Boas interfaces. Bons leitores?

Ana Elisa Ribeiro, Digestivo Cultural

“A capa de cor laranja com um dos desenhos mais famosos do mundo chamava a atenção do leitor à distância. Displicentemente em cima de uma mesa cheia de outros livros, a obra de Ben Schneiderman parecia apenas mais uma. Culpa do projeto gráfico (de Ana Sofia Mariz) e do selo da editora, que deram ao livro sobre Engenharia de Software e Usabilidade um aspecto muito diferente do que os livros dessas áreas costumam ter. O laptop de Leonardo (Nova Fronteira, 2006, 288 págs.) também tem título de romance juvenil e só se percebe realmente do que se trata quando se chega mais perto. O nome do autor, por fim, convence o leitor de que se trata mesmo de um livro sobre usabilidade ou, ao menos, que advoga pela usabilidade. Não fossem a palavra laptop e os códigos binários espalhados pela capa, o livro não surtiria grande curiosidade.
========================
QUESTÕES DE ESTUDO:
1. Edite o trecho do texto para análise que começa em "Ana Elisa Ribeiro, Digestivo" e termina em "surtiria grande curiosidade.", trocando "laranja" por "azul".
2. Segundo o texto para análise, quem fez o projeto gráfico do livro de Ben Schneiderman?
Os itens não têm nenhuma relação com esta atividade.

EXTRATOS DE DADOS:
========================
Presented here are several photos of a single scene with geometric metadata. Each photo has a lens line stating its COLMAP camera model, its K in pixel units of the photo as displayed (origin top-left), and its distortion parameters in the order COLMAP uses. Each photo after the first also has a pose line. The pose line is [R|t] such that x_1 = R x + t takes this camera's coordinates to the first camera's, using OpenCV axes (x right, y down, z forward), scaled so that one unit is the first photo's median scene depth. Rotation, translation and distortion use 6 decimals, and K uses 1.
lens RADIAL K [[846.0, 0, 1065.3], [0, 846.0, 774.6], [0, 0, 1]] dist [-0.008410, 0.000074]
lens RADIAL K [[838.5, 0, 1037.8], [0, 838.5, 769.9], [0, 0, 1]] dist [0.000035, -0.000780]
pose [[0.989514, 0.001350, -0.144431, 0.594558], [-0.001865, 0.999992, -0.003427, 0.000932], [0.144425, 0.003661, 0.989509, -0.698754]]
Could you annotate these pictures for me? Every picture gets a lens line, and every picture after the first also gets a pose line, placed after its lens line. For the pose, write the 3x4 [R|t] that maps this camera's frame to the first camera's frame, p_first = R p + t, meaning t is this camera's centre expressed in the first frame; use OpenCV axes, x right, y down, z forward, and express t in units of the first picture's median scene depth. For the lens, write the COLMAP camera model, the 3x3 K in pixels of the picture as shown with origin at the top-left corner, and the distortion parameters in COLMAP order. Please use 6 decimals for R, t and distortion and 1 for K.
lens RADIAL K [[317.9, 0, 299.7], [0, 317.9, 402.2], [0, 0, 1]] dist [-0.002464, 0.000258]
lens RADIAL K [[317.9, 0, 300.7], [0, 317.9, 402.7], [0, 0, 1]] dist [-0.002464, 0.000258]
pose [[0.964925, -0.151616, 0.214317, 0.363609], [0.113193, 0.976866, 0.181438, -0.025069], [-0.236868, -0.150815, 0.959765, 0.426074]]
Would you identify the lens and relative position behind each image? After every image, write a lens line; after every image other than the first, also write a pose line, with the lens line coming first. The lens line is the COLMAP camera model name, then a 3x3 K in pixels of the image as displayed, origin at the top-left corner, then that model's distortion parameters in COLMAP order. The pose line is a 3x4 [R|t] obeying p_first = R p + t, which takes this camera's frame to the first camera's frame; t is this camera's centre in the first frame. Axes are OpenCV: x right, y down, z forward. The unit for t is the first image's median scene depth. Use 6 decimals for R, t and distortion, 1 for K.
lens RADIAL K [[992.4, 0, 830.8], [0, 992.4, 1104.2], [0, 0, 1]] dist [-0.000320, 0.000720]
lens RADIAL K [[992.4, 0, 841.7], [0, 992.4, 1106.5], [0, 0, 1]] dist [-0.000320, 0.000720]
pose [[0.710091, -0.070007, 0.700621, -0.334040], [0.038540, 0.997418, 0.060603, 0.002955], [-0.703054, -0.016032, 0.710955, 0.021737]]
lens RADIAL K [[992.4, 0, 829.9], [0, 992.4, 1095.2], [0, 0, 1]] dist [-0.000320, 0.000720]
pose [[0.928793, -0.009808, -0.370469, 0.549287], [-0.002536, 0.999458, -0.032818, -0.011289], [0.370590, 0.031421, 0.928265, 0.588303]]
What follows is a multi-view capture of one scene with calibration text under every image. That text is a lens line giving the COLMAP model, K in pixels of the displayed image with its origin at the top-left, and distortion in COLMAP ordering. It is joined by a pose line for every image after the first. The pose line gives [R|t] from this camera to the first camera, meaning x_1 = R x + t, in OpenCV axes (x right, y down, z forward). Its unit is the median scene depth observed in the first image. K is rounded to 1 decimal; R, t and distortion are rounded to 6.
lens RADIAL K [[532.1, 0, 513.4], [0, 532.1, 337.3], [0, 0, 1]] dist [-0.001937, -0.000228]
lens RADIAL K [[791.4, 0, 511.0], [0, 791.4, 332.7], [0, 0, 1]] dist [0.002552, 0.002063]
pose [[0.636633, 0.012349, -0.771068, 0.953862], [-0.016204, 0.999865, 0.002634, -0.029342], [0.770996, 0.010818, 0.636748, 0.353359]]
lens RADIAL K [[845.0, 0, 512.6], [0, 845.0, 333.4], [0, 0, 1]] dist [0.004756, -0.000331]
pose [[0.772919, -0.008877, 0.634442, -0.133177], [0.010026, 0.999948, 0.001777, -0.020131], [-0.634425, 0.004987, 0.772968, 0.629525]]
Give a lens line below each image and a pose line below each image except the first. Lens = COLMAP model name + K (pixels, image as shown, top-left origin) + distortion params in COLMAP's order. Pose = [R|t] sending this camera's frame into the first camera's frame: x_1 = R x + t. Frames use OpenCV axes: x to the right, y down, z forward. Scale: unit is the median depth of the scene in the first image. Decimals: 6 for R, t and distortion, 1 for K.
========================
RESPOSTAS POR TAREFA:
1.
Ana Elisa Ribeiro, Digestivo Cultural

“A capa de cor azul com um dos desenhos mais famosos do mundo chamava a atenção do leitor à distância. Displicentemente em cima de uma mesa cheia de outros livros, a obra de Ben Schneiderman parecia apenas mais uma. Culpa do projeto gráfico (de Ana Sofia Mariz) e do selo da editora, que deram ao livro sobre Engenharia de Software e Usabilidade um aspecto muito diferente do que os livros dessas áreas costumam ter. O laptop de Leonardo (Nova Fronteira, 2006, 288 págs.) também tem título de romance juvenil e só se percebe realmente do que se trata quando se chega mais perto. O nome do autor, por fim, convence o leitor de que se trata mesmo de um livro sobre usabilidade ou, ao menos, que advoga pela usabilidade. Não fossem a palavra laptop e os códigos binários espalhados pela capa, o livro não surtiria grande curiosidade.

2. Ana Sofia Mariz.